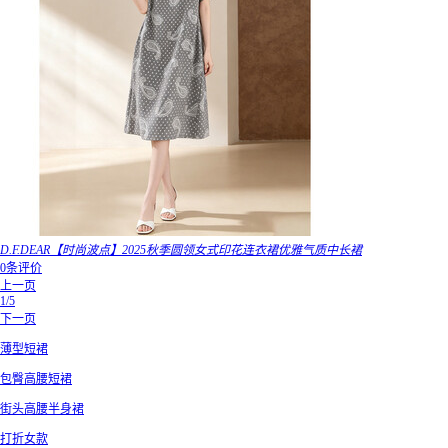
D.F.DEAR【时尚波点】2025秋季圆领女式印花连衣裙优雅气质中长裙
0条评价
上一页
1/5
下一页
薄型短裙
包臀高腰短裙
街头高腰半身裙
打折女款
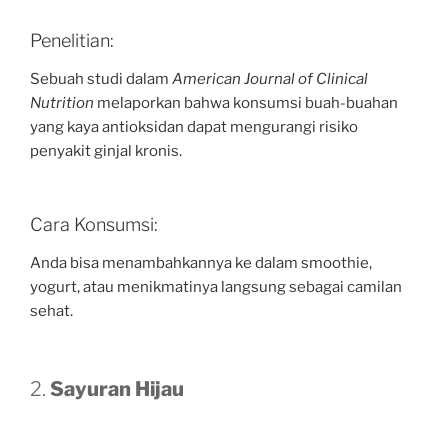
Penelitian:
Sebuah studi dalam
American Journal of Clinical
Nutrition
melaporkan bahwa konsumsi buah-buahan
yang kaya antioksidan dapat mengurangi risiko
penyakit ginjal kronis.
Cara Konsumsi:
Anda bisa menambahkannya ke dalam smoothie,
yogurt, atau menikmatinya langsung sebagai camilan
sehat.
2.
Sayuran Hijau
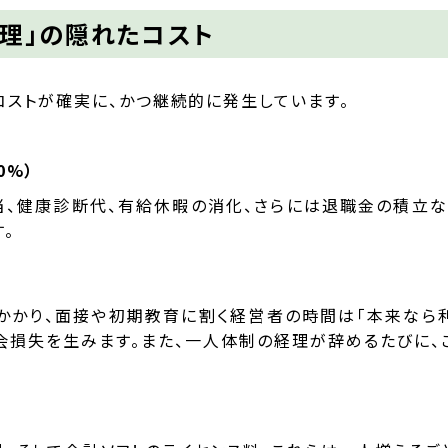
経理」の隠れたコスト
コストが確実に、かつ継続的に発生しています。
0%）
、健康診断代、有給休暇の消化、さらには退職金の積立な
。
かかり、面接や初期教育に割く経営者の時間は「本来なら
会損失を生みます。また、一人体制の経理が辞めるたびに、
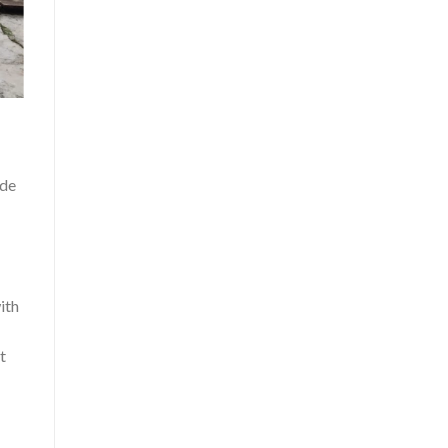
 de
ith
t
────
§ **WORK INSTRUCTION**
Please rewrite the text of every item, swapping "高腰" for "低腰" wherever it appears and changing nothing else. Leave the pictures out.

§ **REPLY**
D.F.DEAR【时尚波点】2025秋季圆领女式印花连衣裙优雅气质中长裙
0条评价
上一页
1/5
下一页
薄型短裙
包臀低腰短裙
街头低腰半身裙
打折女款
Penelitian:
Sebuah studi dalam
American Journal of Clinical
Nutrition
melaporkan bahwa konsumsi buah-buahan
yang kaya antioksidan dapat mengurangi risiko
penyakit ginjal kronis.
Cara Konsumsi:
Anda bisa menambahkannya ke dalam smoothie,
yogurt, atau menikmatinya langsung sebagai camilan
sehat.
2.
Sayuran Hijau
経理」の隠れたコスト
コストが確実に、かつ継続的に発生しています。
0%）
、健康診断代、有給休暇の消化、さらには退職金の積立な
。
かかり、面接や初期教育に割く経営者の時間は「本来なら
会損失を生みます。また、一人体制の経理が辞めるたびに、
 de
ith
t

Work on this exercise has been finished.